- [Written problem] Beginning with the line that contains "common name: Garden tortrix" and continuing to the end of the entries below, present each line as one string in a JSON list, omitting blank lines.

- [Information provided]
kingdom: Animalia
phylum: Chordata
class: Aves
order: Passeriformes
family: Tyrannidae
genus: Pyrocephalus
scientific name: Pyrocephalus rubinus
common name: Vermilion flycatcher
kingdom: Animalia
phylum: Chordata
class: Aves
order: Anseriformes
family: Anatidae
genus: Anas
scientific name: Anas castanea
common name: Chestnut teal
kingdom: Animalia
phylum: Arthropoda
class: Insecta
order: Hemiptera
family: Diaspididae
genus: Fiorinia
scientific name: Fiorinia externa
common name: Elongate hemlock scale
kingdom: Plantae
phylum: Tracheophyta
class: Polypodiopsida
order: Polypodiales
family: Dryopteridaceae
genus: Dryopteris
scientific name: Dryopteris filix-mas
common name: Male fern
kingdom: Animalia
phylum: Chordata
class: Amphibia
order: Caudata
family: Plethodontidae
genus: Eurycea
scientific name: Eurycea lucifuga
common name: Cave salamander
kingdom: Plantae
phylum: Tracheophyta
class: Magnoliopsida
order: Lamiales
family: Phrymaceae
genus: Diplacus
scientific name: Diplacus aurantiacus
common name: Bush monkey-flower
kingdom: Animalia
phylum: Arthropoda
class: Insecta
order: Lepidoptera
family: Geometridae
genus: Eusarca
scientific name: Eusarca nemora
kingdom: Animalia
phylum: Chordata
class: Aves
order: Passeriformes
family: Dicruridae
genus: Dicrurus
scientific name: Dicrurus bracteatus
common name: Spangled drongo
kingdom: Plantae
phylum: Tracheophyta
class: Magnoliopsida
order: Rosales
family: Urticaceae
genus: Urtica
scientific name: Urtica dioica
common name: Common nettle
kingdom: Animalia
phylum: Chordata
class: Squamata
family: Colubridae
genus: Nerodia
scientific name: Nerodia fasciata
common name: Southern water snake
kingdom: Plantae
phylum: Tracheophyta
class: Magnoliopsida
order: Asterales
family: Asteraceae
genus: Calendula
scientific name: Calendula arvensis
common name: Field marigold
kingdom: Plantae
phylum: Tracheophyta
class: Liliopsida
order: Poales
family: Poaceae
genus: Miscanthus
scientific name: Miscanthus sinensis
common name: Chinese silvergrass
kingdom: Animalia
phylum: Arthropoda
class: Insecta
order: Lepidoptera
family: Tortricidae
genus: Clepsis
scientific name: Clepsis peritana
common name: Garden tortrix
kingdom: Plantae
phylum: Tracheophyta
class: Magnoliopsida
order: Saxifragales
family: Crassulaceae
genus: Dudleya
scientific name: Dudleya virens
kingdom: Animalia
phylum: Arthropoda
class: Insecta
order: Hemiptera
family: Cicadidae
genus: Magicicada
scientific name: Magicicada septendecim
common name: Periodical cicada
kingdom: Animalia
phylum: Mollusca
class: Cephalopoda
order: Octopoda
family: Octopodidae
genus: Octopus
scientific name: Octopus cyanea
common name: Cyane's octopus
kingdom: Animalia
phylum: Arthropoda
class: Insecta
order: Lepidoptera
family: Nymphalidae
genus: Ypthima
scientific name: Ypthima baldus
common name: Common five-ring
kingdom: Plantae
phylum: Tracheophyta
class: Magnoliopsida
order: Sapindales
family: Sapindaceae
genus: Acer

- [Result below]
[
  "common name: Garden tortrix",
  "kingdom: Plantae",
  "phylum: Tracheophyta",
  "class: Magnoliopsida",
  "order: Saxifragales",
  "family: Crassulaceae",
  "genus: Dudleya",
  "scientific name: Dudleya virens",
  "kingdom: Animalia",
  "phylum: Arthropoda",
  "class: Insecta",
  "order: Hemiptera",
  "family: Cicadidae",
  "genus: Magicicada",
  "scientific name: Magicicada septendecim",
  "common name: Periodical cicada",
  "kingdom: Animalia",
  "phylum: Mollusca",
  "class: Cephalopoda",
  "order: Octopoda",
  "family: Octopodidae",
  "genus: Octopus",
  "scientific name: Octopus cyanea",
  "common name: Cyane's octopus",
  "kingdom: Animalia",
  "phylum: Arthropoda",
  "class: Insecta",
  "order: Lepidoptera",
  "family: Nymphalidae",
  "genus: Ypthima",
  "scientific name: Ypthima baldus",
  "common name: Common five-ring",
  "kingdom: Plantae",
  "phylum: Tracheophyta",
  "class: Magnoliopsida",
  "order: Sapindales",
  "family: Sapindaceae",
  "genus: Acer"
]